*GIVEN TASK 1*: In the records, retype the lines from the one containing "purple square: moved 2 px right, 1 px down" up to and including the one containing "orange trapezoid: rotated". Omit the pictures.

[BEGIN SELECTION]

Murder, at it's core, is performed with intent, hate, or even in ignorance. Terrible accidents and mistakes happen everyday. Put yourself in the mindset of having to attended a funeral that was the result of a similar tragedy. ( having to go meaning that you are close enough to feel an obligation to show support)

I'm surprised at what you wrote Solomon. You usually write with so much wisdom. I mean no disrespect. I guess I'd like to understand your point of view better.


----------



## solomonb (Jun 21, 2014)

Lumber Jim-- I don't know the legal definition of murder or manslaughter. However, I do know the trials, tribulations and tears that many of us have had trying to become parents and nothing, I mean NOTHING working. At that time, you decide, ( we did) that being a parent was not in the cards. More tears and tribulations. Then it is time to move ahead with life!

Then, something like this happens. Many folks take human life and procreation for granted-- i.e., we can reproduce, everyone can reproduce. Well, unfortunately that does not always work out to be the case.

At church last Sunday, we had a fill in speaker. He talked about father's day and fatherhood. Then, he asked everyone to turn and hug-- well, I had no one to hug! Some guy next to me said, "I will hug you" and did!! The lady in the next pew had tears in her eyes as she squeezed my hand-- she had no one to hug either. Ackward? Well, I sure thought so. Goofy-- well, I was more offended than anything else. Sadly, one older lady looked for someone to hug, but nobody came around. Now, this mainline Protestant church is in a major downtown and is not a "Huggy" type of congregation!!! There are some churches that are, this one is not.

[END SELECTION]
[BEGIN DATASET ENTRIES]

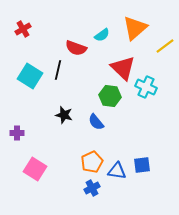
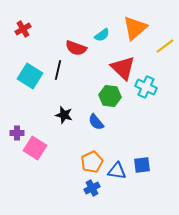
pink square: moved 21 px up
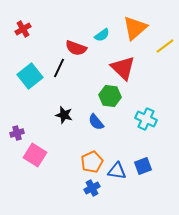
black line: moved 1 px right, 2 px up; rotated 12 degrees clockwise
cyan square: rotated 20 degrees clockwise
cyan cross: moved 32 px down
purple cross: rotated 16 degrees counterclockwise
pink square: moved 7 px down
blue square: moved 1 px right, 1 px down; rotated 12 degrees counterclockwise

[END DATASET ENTRIES]
[BEGIN DATASET ENTRIES]

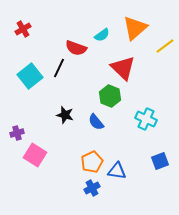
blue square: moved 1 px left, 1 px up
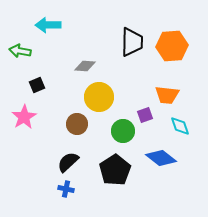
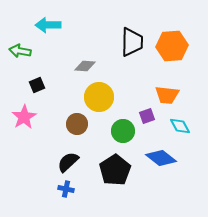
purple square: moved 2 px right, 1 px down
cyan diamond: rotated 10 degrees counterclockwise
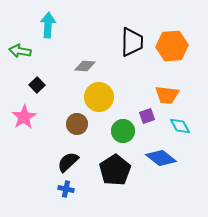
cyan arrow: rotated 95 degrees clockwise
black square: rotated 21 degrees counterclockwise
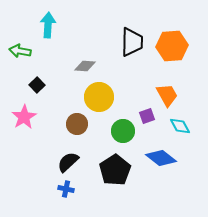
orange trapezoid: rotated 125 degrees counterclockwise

[END DATASET ENTRIES]

*GIVEN TASK 2*: Echo the forum thread word for word, from start to finish.

*TASK OUTPUT 1*:
purple square: moved 2 px right, 1 px down
cyan diamond: rotated 10 degrees counterclockwise
cyan arrow: rotated 95 degrees clockwise
black square: rotated 21 degrees counterclockwise
orange trapezoid: rotated 125 degrees counterclockwise

*TASK OUTPUT 2*:
Murder, at it's core, is performed with intent, hate, or even in ignorance. Terrible accidents and mistakes happen everyday. Put yourself in the mindset of having to attended a funeral that was the result of a similar tragedy. ( having to go meaning that you are close enough to feel an obligation to show support)

I'm surprised at what you wrote Solomon. You usually write with so much wisdom. I mean no disrespect. I guess I'd like to understand your point of view better.


----------



## solomonb (Jun 21, 2014)

Lumber Jim-- I don't know the legal definition of murder or manslaughter. However, I do know the trials, tribulations and tears that many of us have had trying to become parents and nothing, I mean NOTHING working. At that time, you decide, ( we did) that being a parent was not in the cards. More tears and tribulations. Then it is time to move ahead with life!

Then, something like this happens. Many folks take human life and procreation for granted-- i.e., we can reproduce, everyone can reproduce. Well, unfortunately that does not always work out to be the case.

At church last Sunday, we had a fill in speaker. He talked about father's day and fatherhood. Then, he asked everyone to turn and hug-- well, I had no one to hug! Some guy next to me said, "I will hug you" and did!! The lady in the next pew had tears in her eyes as she squeezed my hand-- she had no one to hug either. Ackward? Well, I sure thought so. Goofy-- well, I was more offended than anything else. Sadly, one older lady looked for someone to hug, but nobody came around. Now, this mainline Protestant church is in a major downtown and is not a "Huggy" type of congregation!!! There are some churches that are, this one is not.